About this exercise - Return only the lines of the listing below that run from the line with "Document page, 1275x1650 pixels." through the line with "For every layout element, output its label and", both ends included, exactly as written.

Data provided -
====
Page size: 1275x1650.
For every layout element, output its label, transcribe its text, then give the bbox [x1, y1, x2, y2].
====
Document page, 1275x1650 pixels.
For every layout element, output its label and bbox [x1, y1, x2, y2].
====
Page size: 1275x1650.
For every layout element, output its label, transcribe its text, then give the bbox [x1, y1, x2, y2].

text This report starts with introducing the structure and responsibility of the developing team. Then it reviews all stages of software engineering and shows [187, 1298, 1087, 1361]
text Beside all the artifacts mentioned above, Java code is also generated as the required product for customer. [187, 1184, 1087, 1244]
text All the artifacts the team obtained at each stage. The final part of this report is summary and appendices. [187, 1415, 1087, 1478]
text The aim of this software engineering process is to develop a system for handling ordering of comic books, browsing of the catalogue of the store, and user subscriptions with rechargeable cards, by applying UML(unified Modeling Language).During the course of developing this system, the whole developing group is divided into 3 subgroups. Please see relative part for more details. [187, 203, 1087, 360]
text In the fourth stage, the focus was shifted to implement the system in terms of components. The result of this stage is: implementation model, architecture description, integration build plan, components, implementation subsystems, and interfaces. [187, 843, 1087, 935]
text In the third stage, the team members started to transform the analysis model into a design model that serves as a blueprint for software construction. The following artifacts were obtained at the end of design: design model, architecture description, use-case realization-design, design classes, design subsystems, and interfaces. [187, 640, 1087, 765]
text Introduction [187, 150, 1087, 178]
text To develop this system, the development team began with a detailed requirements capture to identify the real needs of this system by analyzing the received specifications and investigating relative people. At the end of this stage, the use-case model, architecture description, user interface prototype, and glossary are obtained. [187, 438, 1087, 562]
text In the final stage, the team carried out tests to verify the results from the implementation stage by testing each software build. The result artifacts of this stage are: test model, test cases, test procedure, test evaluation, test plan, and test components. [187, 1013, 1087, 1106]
====
Result of the task -
Document page, 1275x1650 pixels.
For every layout element, output its label and bbox [x1, y1, x2, y2].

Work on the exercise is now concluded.